Rule 53.03 Doesn’t Apply to Expert Witnesses Not Retained for Purposes of the Litigation

Subrule 53.03(1) of the Rules of Civil Procedure provides that, “[a] party who intends to call an expert witness at trial shall, not less than 90 days before the commencement of the trial, serve on every other party to the action a report, signed by the expert, setting out his or her name, address and qualifications and the substance of his or her proposed testimony.”

In Hall v. Karwartha Karpet & Tile, Mr. Justice Donald S. Ferguson had to consider the scope of that provision. As he characterized it, the issue in this case was “whether or not Rule 53.03 applies to a person with expertise who was involved in the history of the subject matter of the action or applies only to persons retained as experts by a party for the purpose of assisting in the litigation.”

The lawsuit arose out of a fire. The plaintiffs wished to call as a witness at trial an assistant fire chief who had investigated the fire and prepared a one-page occurrence report. As Ferguson J. observed, that report would not meet the requirements of Rule 53.03 because it did not set out the substance of, or basis for, the chief’s conclusions. Could the plaintiffs nevertheless call him as a witness? Justice Ferguson held that they could.

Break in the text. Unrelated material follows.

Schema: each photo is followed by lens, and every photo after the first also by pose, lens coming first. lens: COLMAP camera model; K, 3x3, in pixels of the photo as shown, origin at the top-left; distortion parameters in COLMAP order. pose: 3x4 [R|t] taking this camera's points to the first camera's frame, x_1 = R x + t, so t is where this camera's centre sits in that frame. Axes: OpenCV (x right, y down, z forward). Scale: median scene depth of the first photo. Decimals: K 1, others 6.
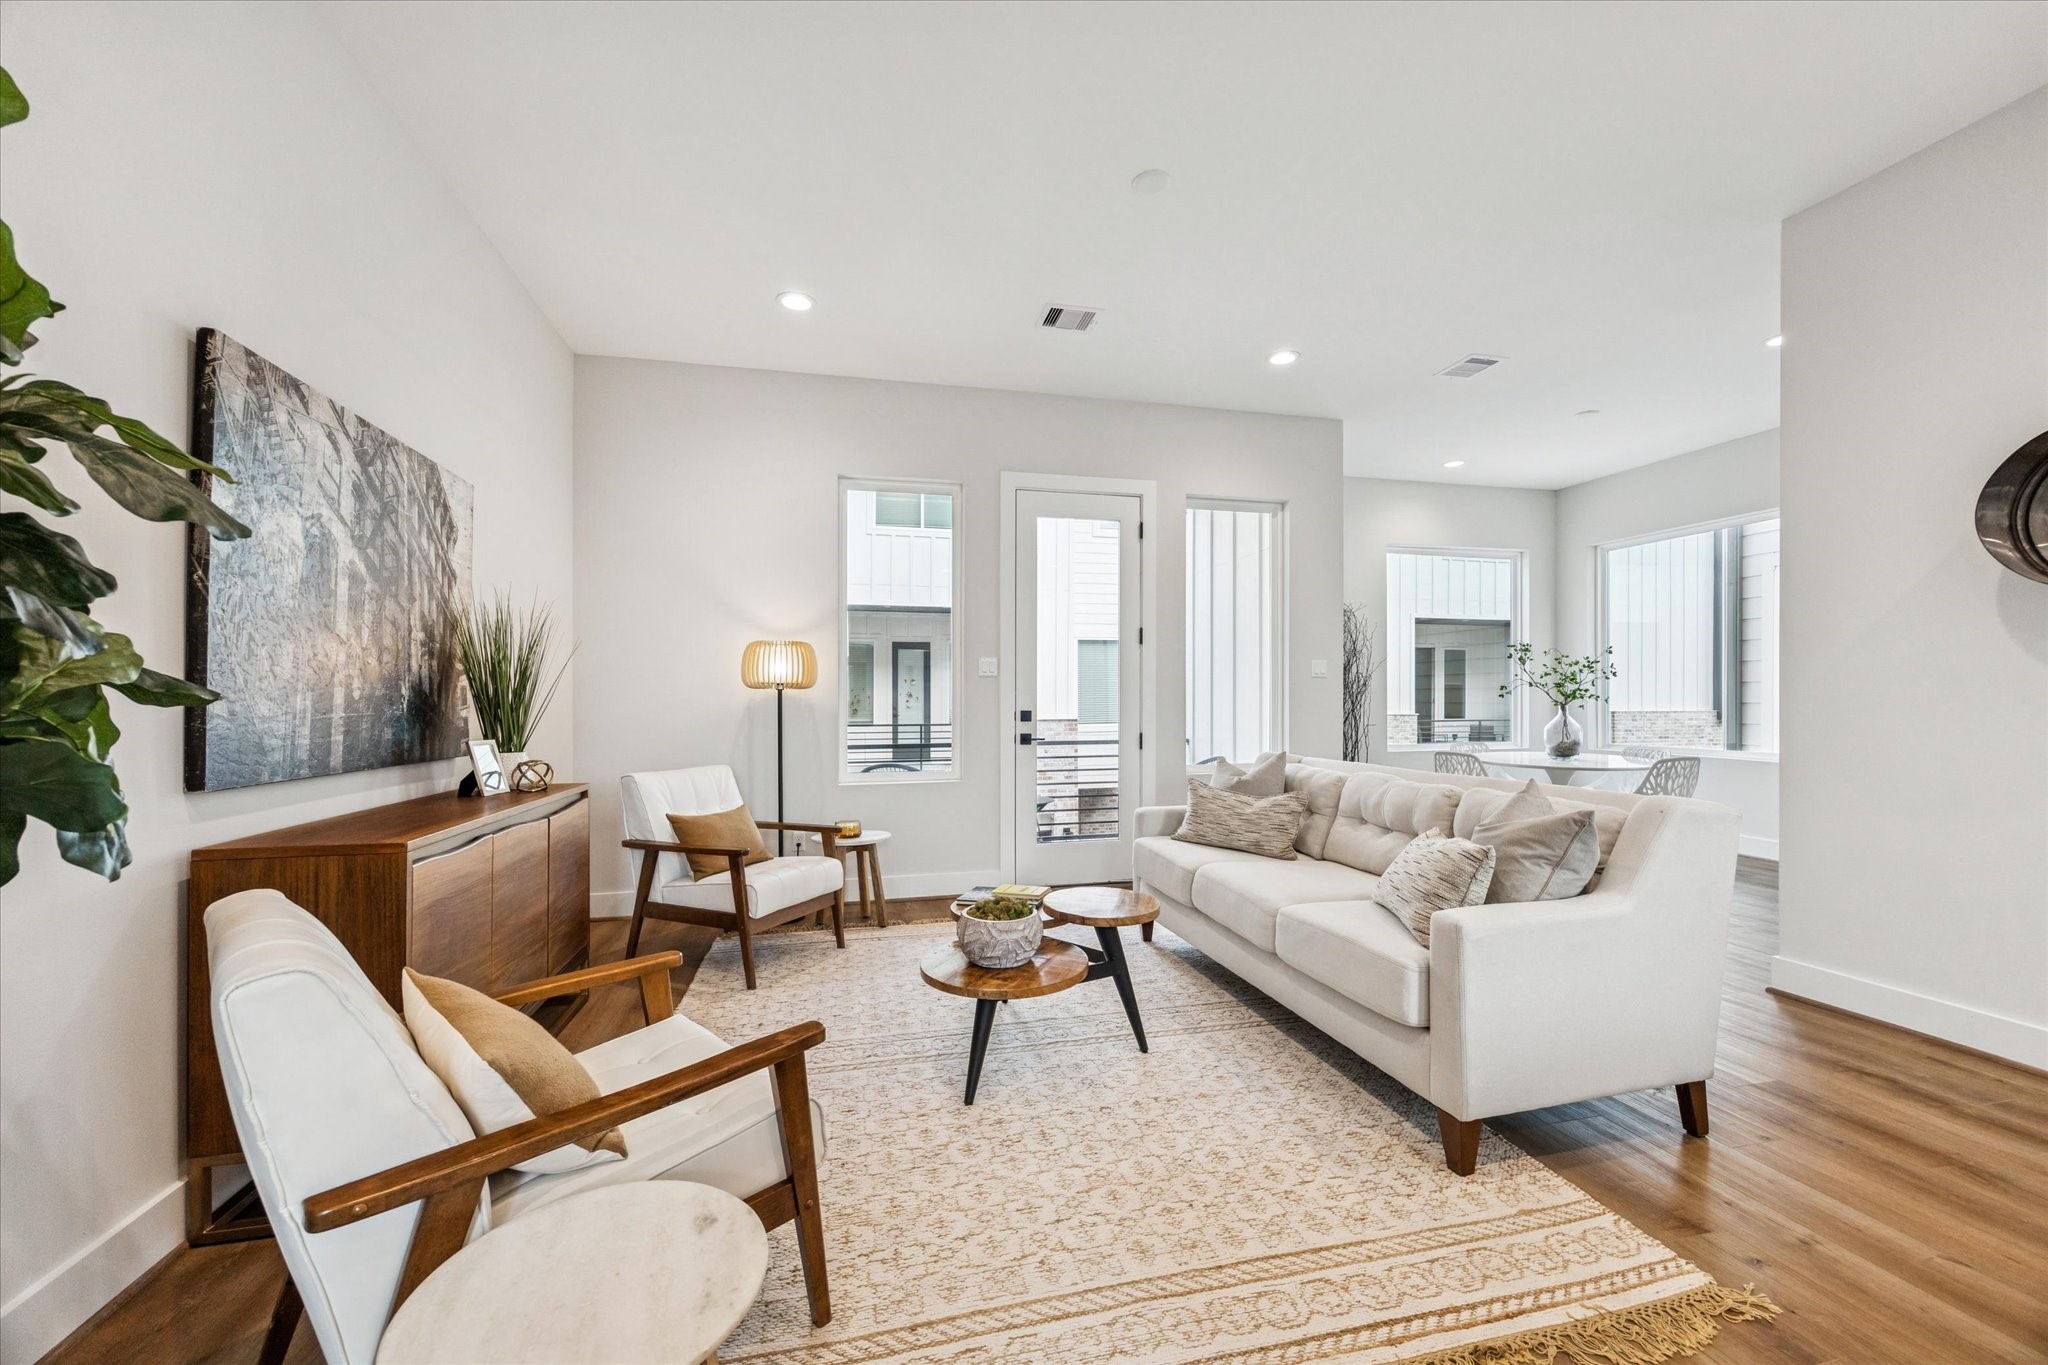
lens RADIAL K [[807.0, 0, 1023.5], [0, 807.0, 705.5], [0, 0, 1]] dist [0.001024, 0.000246]
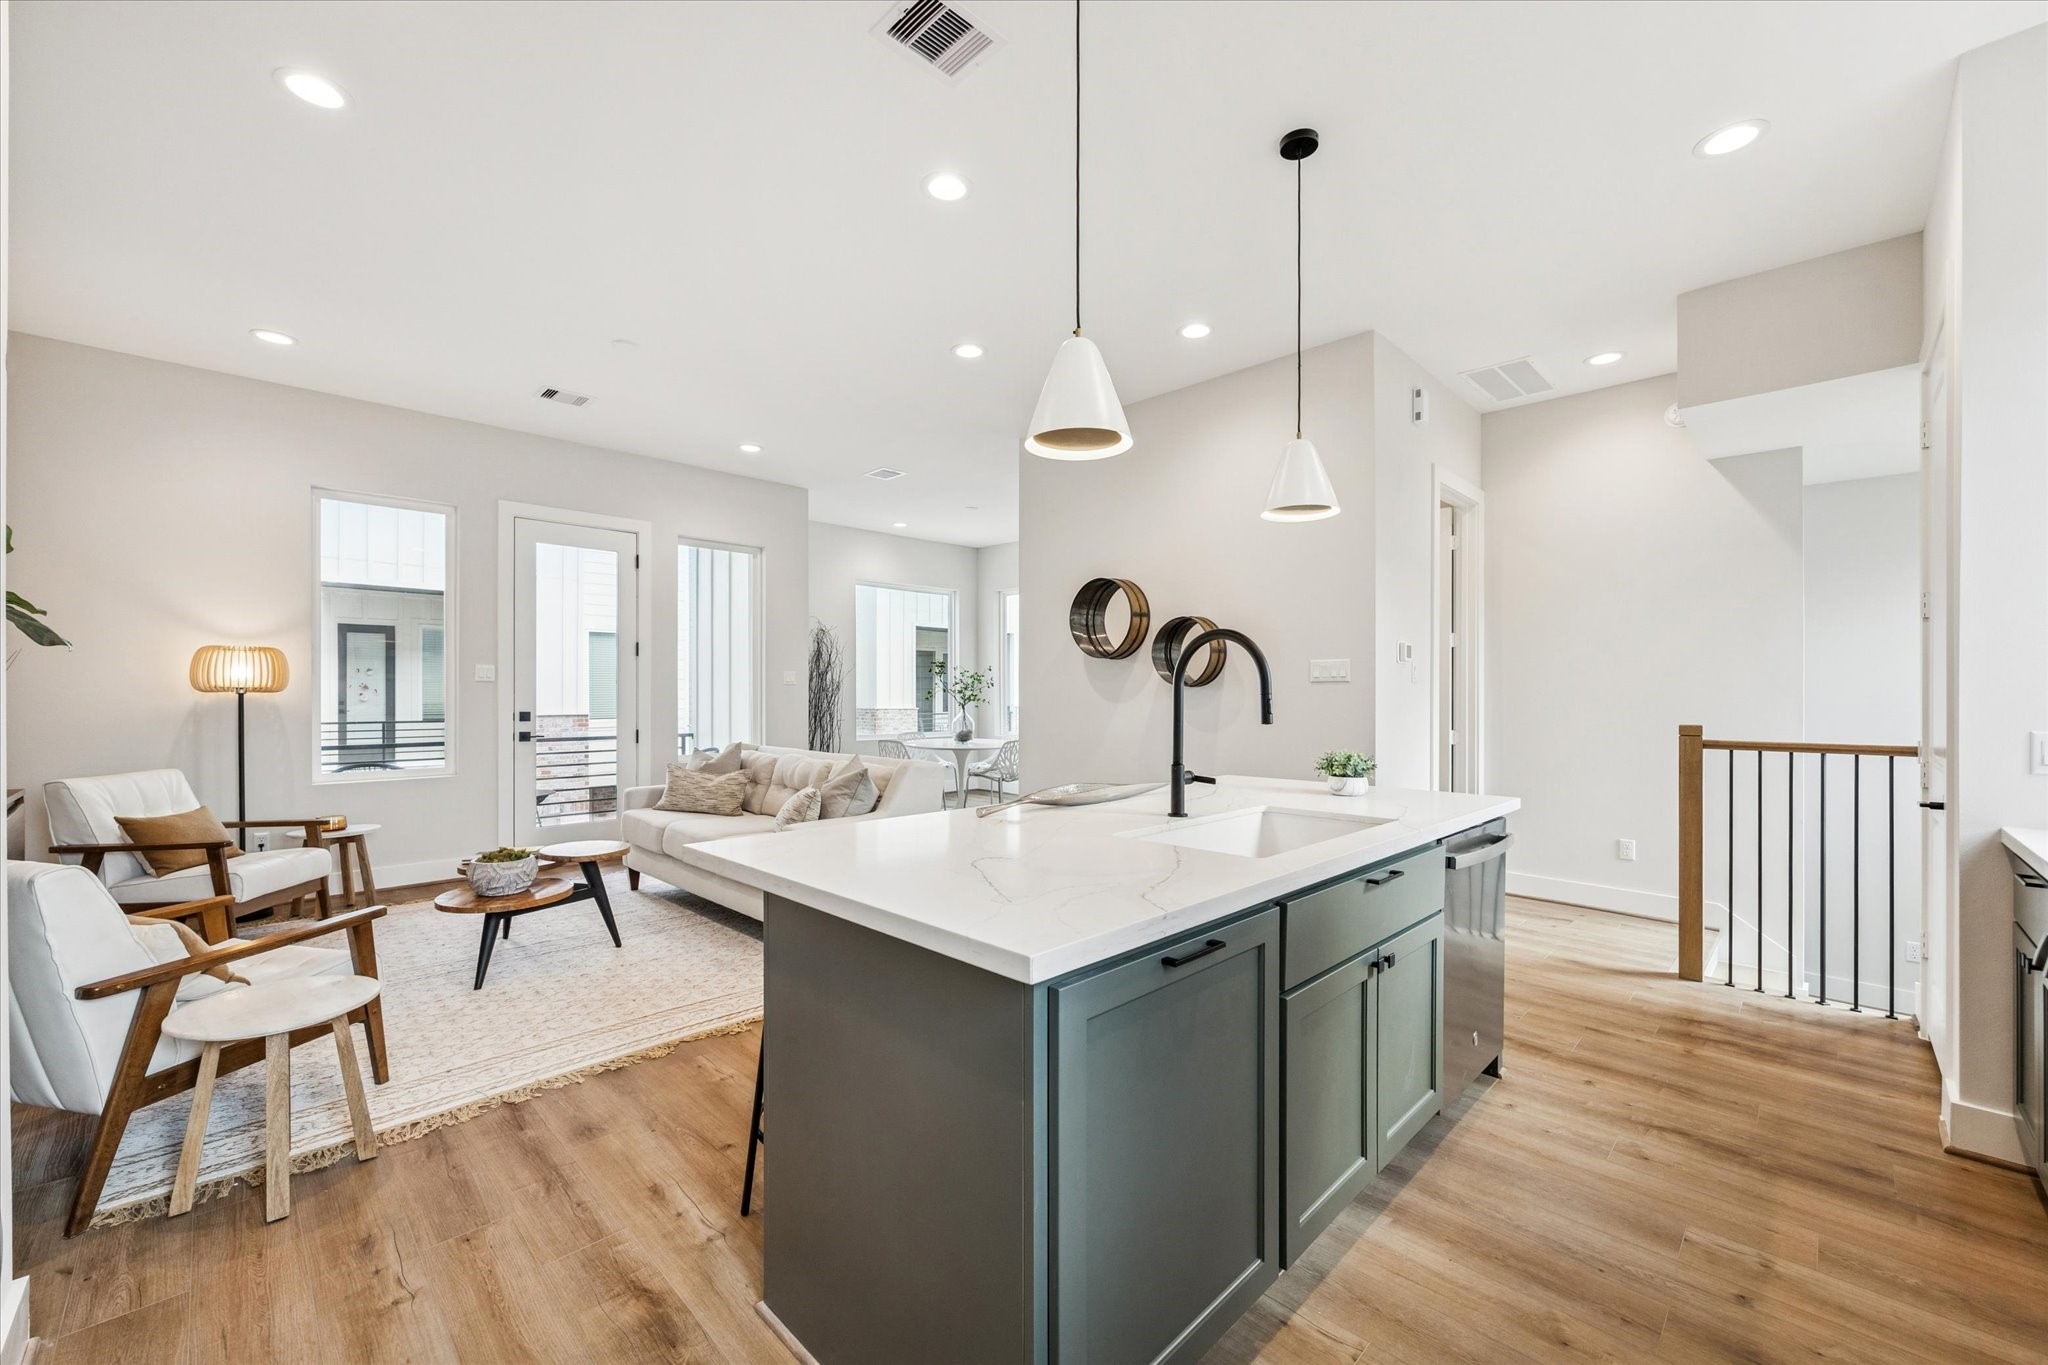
lens RADIAL K [[807.0, 0, 1023.5], [0, 807.0, 705.5], [0, 0, 1]] dist [0.001024, 0.000246]
pose [[0.849671, -0.000015, 0.527313, 0.000106], [-0.005034, 0.999954, 0.008140, -0.019728], [-0.527289, -0.009571, 0.849632, -0.436834]]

This decision will have broad implications for the conduct of civil litigation in this province, given the increasingly important role of expert witnesses.

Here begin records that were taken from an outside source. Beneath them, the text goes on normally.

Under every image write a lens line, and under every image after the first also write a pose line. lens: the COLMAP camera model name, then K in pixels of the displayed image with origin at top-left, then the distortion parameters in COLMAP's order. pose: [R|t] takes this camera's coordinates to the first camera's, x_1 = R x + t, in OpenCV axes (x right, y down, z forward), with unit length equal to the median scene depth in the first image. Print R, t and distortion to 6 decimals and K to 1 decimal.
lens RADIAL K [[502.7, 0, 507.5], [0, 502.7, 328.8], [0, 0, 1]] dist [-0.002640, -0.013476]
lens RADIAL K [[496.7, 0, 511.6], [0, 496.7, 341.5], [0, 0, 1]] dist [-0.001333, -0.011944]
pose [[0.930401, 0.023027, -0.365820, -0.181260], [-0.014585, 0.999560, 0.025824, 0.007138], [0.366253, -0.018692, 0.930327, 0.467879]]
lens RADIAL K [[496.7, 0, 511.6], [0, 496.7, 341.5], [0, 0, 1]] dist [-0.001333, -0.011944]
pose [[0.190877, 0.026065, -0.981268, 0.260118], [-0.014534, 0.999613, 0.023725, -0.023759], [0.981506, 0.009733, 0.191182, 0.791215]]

In summary, Ferguson J. held:

  • Rule 53.08 [sic; His Honour refers repeatedly to this Rule, but it appears that he intended to refer to Rule 53.03] was intended to apply to persons with special expertise who are retained by a party to assist in litigation. Thus, subrule 53.03 does not even apply to this situation.
  • Section 12 of the Evidence Act, which provides that a party cannot call more than three expert witnesses without leave, does not apply to persons who were involved in the history of the matter. His Honour gave as examples the defendant in a professional negligence case against an engineer or a physician who had treated a personal injury plaintiff “in the normal course”.
  • A witness who has been involved in the history of the matter might not be qualified to testify as an expert, because of lack of independence. His Honour said that “a number of cases have now established that an expert has a duty to the court and must provide ‘independent’ opinion rather than just a ‘hired gun’ opinion for the purpose of assisting the party who retained him or her.”
  • Rule 53.03 was not intended to apply to witnesses where a party could not be expected or even be able to comply with the requirements set out above. This case was an example of that situation; the expert in question was fulfilling a duty by investigating the fire and preparing an occurrence report. The parties to the litigation would have no way of compelling him to prepare a report that satisfied the requirements of Rule 53.03.

This decision will have interesting consequences. It excepts from Rule 53.03 those experts who have become involved with a case other than through being directly hired for purposes of the litigation. How far does Justice Ferguson’s decision extend? For example, would a plaintiff be entitled to call as a witness his or her family doctor, with no notice to the defendant as to what that doctor will say in evidence, apart from what is contained in the doctor’s office chart?

It is likely that the number of experts called by parties will swell as a result Justice Ferguson’s decision that the Evidence Act‘s three-witness limit does not apply to many of them.

Finally, the ruling will probably mean that quite a few experts will be testifying at trial without at least one party (and possibly both!) knowing what they are going to say until they are in the box.